IN or OUT?
…the way out of the darkness
A while back I was talking to a friend about “visibility” in the market. No matter what profession you might represent, we all know, that if you are not making yourself visible (especially online), you are pretty much inexistent. The scope of the discussion was not to state the obvious, obviously… but trying to figure out how much of what people show online is true. And again, we were not talking about teenage networking sites, but professional pages where people give awards to themselves, relate endless success stories and at the same time, of course, trying to sell you something, that would also make you just as happy and successful. Main question was, how much of these self-validating manifestos are true…
At some point my friend told me: “Please! People don’t want the truth! People just want to get by…” Apparently this is not a newfound thing, it has been the same since Plato. I remembered his cave analogy, from The republic. Here, he describes the situation, where people are kept prisoners in a cave, with their backs to the cave opening. They are tied so tightly, that they cannot even move their heads to the left or to the right. Time passes, with them watching only shadows pass by, projected to the back of the cave wall by the light of the fire at night. As time passes, this becomes their reality, where the world is composed of their chains, the flickering light of the fire and the shadows on the wall. In a chain of typical Socratic rhetorics, one of these guys gets out. He is guided to the top of the mountain in the sunlight, the light of the sun burning his eyes and skin. But after he adjusts, he cannot anymore unsee what he has seen: the truth is, they are kept prisoners. There is a beautiful world out there. In another twist of the dialogues, he is put back in the cave. Now we all know what will happen: his eyes cannot adjust to the darkness, and he cannot anymore see the shadows in the back of the cave. No matter how many stories he is telling the others, about what he has seen, to everyone else, he is just someone who left, and came back blind. Now let’s assume there comes another “liberator”, offering the cave people a chance to get out of their shackles and walk in the sunlight. Would they go? Considering that the only person ever to leave, came back “blind”, they would surely kill him, and not join him! People don’t want the truth, people just want to get by…

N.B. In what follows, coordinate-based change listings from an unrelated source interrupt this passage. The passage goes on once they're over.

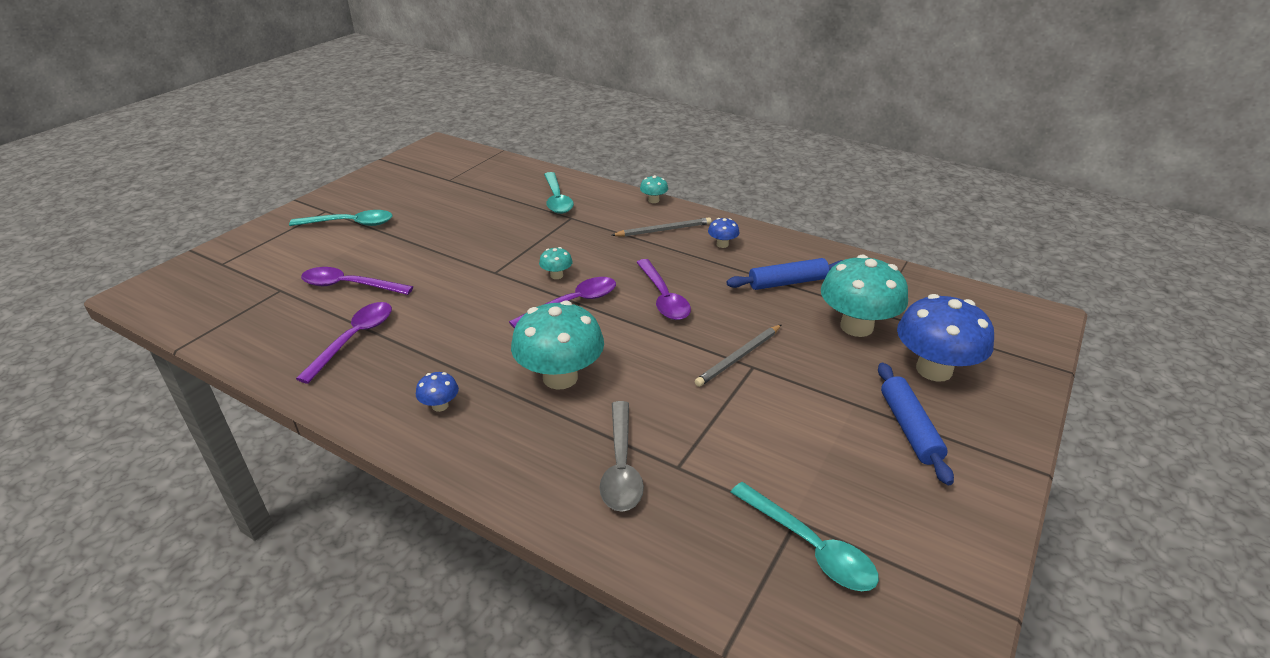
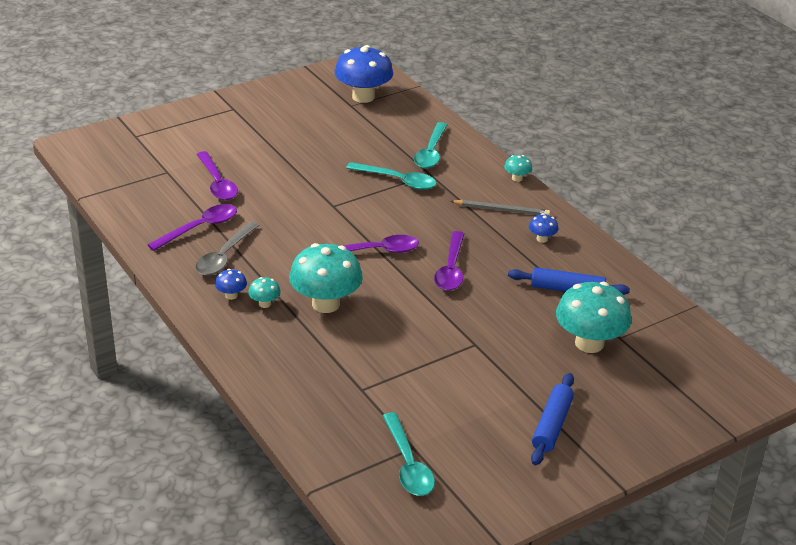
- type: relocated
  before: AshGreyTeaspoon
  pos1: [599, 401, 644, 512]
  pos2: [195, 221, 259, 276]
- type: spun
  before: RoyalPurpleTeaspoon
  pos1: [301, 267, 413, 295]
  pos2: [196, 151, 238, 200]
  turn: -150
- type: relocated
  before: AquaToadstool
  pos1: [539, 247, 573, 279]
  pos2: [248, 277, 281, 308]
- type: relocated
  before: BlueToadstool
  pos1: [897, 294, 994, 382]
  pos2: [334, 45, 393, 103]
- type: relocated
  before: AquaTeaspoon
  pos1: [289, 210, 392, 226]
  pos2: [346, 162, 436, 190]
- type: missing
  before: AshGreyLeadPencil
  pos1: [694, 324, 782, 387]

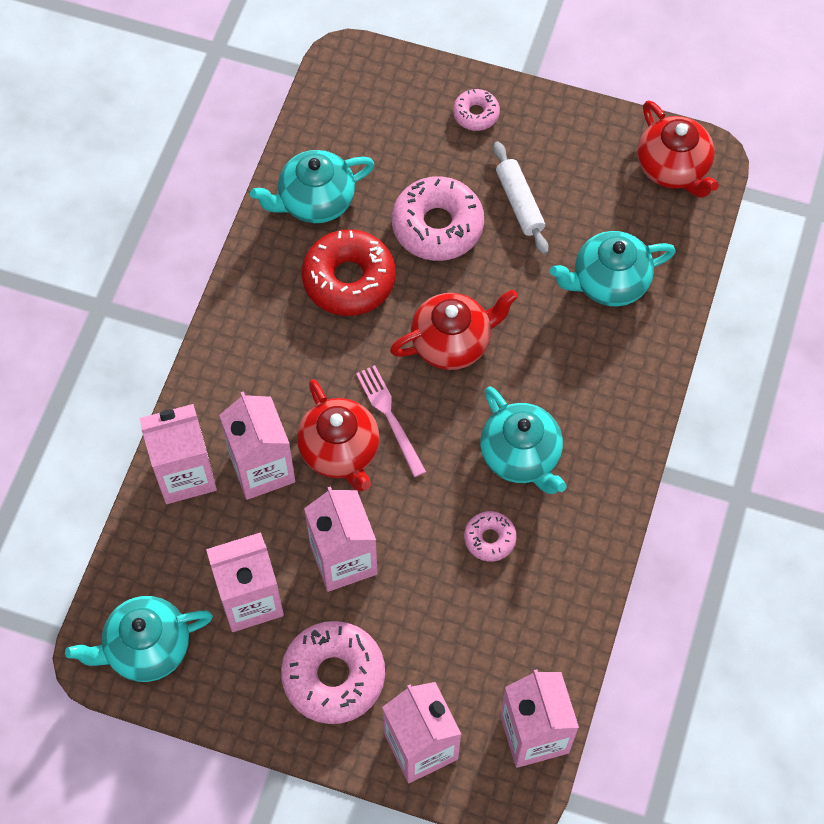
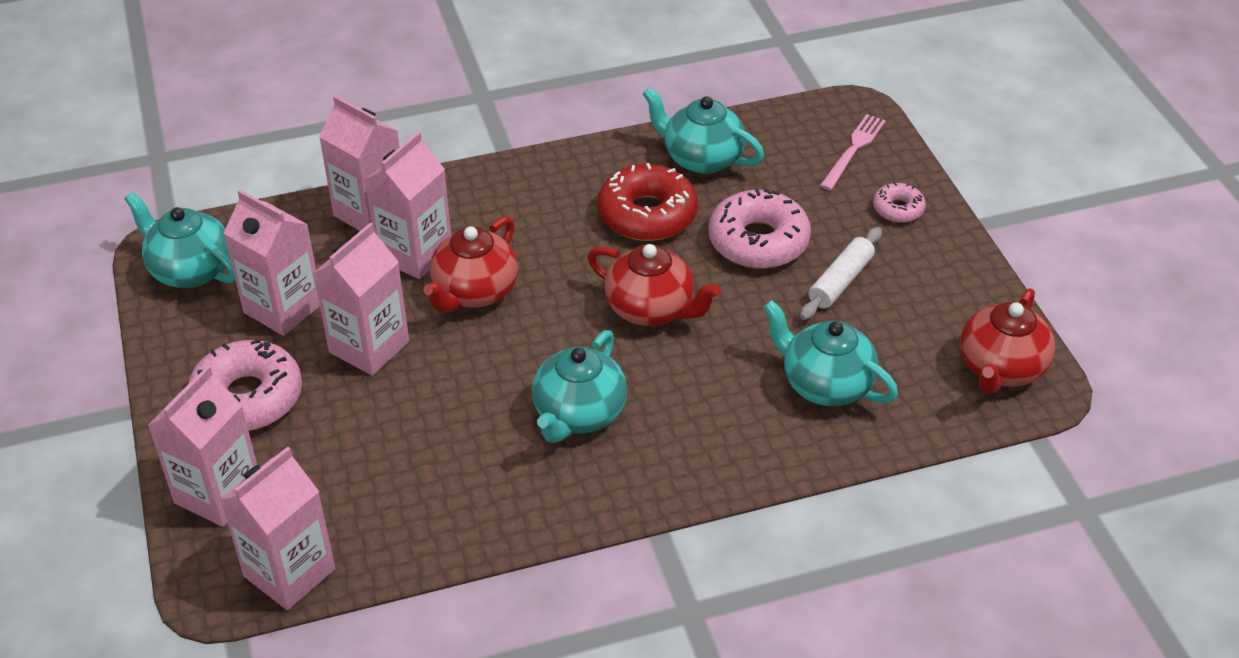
- type: relocated
  before: PinkTableFork
  pos1: [356, 365, 426, 477]
  pos2: [820, 114, 886, 190]
- type: missing
  before: PinkGlazedDonut
  pos1: [464, 511, 517, 562]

But going back to the original topic, we still see a lot of “seers”, “gurus” and all sorts of experts selling wonder solutions to all your problems. How is this possible? Is it at all possible? Are people able to just “download” other peoples algorithms and implement the next day as their own? Highly unlikely.
But this makes me remember another story.

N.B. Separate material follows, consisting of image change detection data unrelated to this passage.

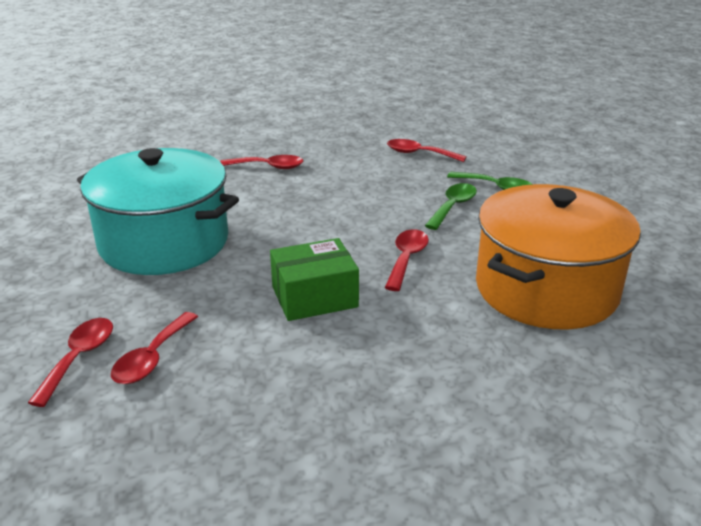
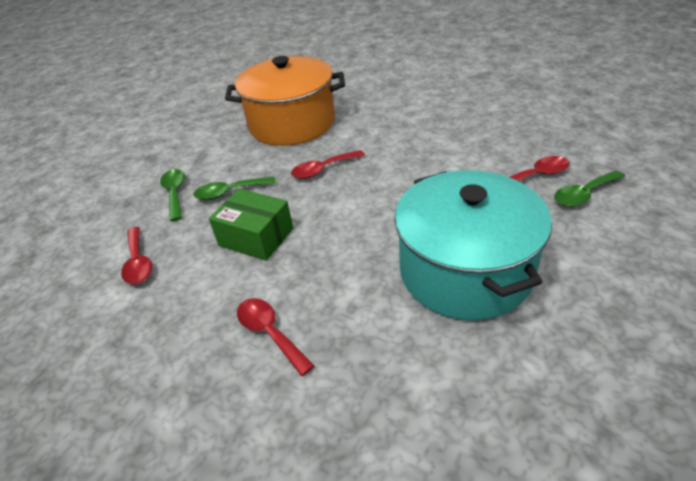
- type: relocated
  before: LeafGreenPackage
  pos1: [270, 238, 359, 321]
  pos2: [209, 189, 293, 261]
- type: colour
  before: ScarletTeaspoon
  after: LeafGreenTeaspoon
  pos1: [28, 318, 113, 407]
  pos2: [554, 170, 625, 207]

In Sheldon Kopp’s Book If You Meet the Buddha on the Road, Kill Him! He describes an old Sufi legend. Once upon a time, there was a wanderer, who wandered to foreign territory, arriving to the land of the fools. Here, he noticed, that people are fleeing from the fields in great terror. When he asked, why are they all running away, they tell him the story of the great monster living in the fields. The brave wonderer went on a quest to find the monster. What he found, was that the ominous monster the locals were fearing, was a watermelon. He then took out his knife, cut down the watermelon and took it to the village. He started slicing it and inviting the locals to the feast. The villagers got so terrified, that they took their iron forks and banished the wonderer out of the village. A while later came another wanderer, who when he found out, that the locals are terrified of the watermelon, quickly tiptoed away from the fields, joining the villagers in their delusions. However, knowing there is nothing to fear about a watermelon, he managed to slowly teach the villagers not to fear the melons. More so, in time, he taught them to start planting and harvesting them, themselves. Turns out, there is no quick fix to the process of change.
Now why is this relevant? It seems, that along thousands of years, the human history keeps relating such stories, still we keep expecting the “wonder pill” that will solve all our problems. This might be the reason, why the self-help industry is still so proficient is selling super solutions that will fix your problems in a day. People just want to get by…
But what does getting by mean? Let’s assume you are trapped in a box. However, you can feel something is not right, so you decide you want to make some progress. There comes a helper, who offers to push the box along for you for a while. So you agree and he does. You made progress, but you are still stuck in a box… Is this sufficient? You are still trapped, but this time it’s not only your box you are stuck in, but also in a relationship of codependency. This might be fruitful business to the ones offering box-pushers, but bad for the one paying. Past the obvious financial losses, the worst is, that there is no faster way to ruin your own self-esteem than to get on this treadmill and get nowhere. You feel that you keep doing your part, but past the little progress you make at each try, you keep feeling worse and worse. Why? Because the progress in not real. It’s just an illusion. True help takes time, work, heartache and in most cases it will be a lot worse before it gets better.
It seems, that since ancient times, history is giving us permission, to take the time to learn and see the truth. May it be a job, a friend, a partner or a “guru” that offers to be the solution to all your problems, it’s worth holding on to a grain of skepticism. Find a person to help you first see that you are in a box. Help you get out and walk you a few steps along the way.
It’s worth knowing the truth and having a slice of that watermelon.